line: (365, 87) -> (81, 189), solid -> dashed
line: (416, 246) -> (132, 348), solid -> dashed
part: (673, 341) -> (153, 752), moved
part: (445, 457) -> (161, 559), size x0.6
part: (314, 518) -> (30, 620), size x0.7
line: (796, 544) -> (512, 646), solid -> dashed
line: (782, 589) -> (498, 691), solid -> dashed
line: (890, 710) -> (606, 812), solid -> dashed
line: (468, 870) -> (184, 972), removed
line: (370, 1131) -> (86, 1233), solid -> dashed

...

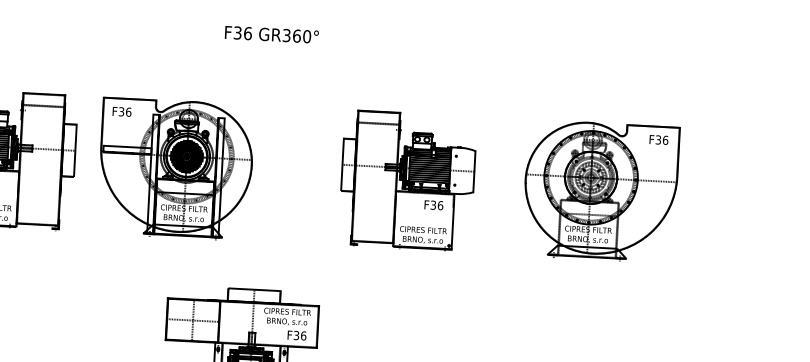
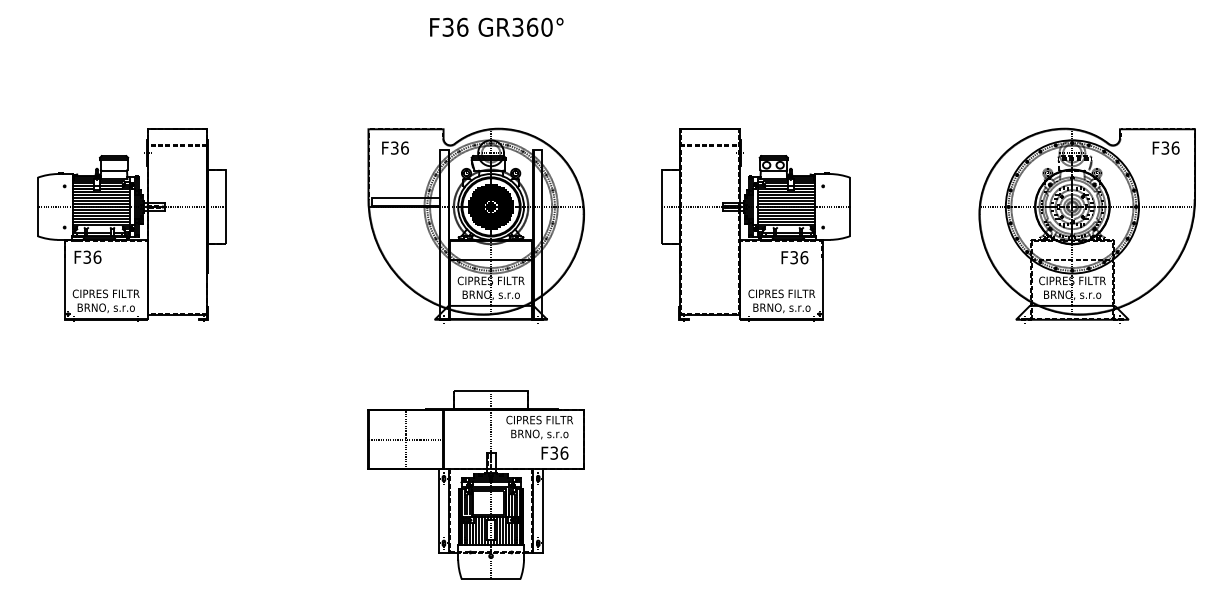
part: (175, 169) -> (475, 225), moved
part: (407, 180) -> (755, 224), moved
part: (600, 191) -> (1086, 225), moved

* * *

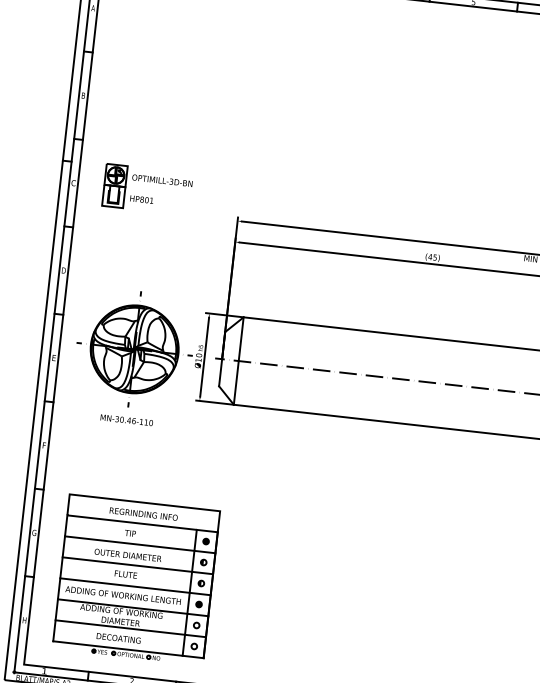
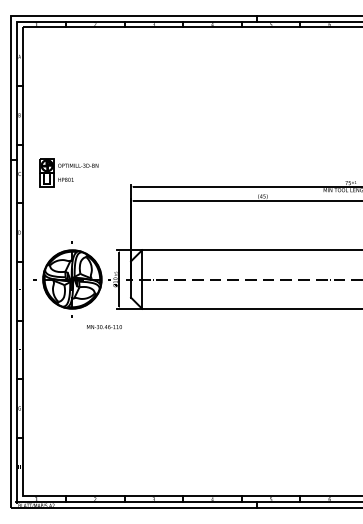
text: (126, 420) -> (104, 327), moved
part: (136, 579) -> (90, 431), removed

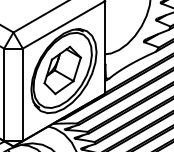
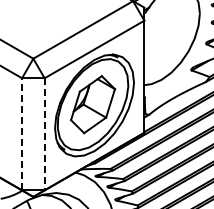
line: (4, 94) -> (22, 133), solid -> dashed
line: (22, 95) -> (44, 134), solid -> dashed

# Problem requirements:
I'd like the lines above from the one with "line: (365, 87) -> (81, 189), solid -> dashed" up to and including the one with "line: (370, 1131)" copied exactly, with no other lines.

# Task solution:
line: (365, 87) -> (81, 189), solid -> dashed
line: (416, 246) -> (132, 348), solid -> dashed
part: (673, 341) -> (153, 752), moved
part: (445, 457) -> (161, 559), size x0.6
part: (314, 518) -> (30, 620), size x0.7
line: (796, 544) -> (512, 646), solid -> dashed
line: (782, 589) -> (498, 691), solid -> dashed
line: (890, 710) -> (606, 812), solid -> dashed
line: (468, 870) -> (184, 972), removed
line: (370, 1131) -> (86, 1233), solid -> dashed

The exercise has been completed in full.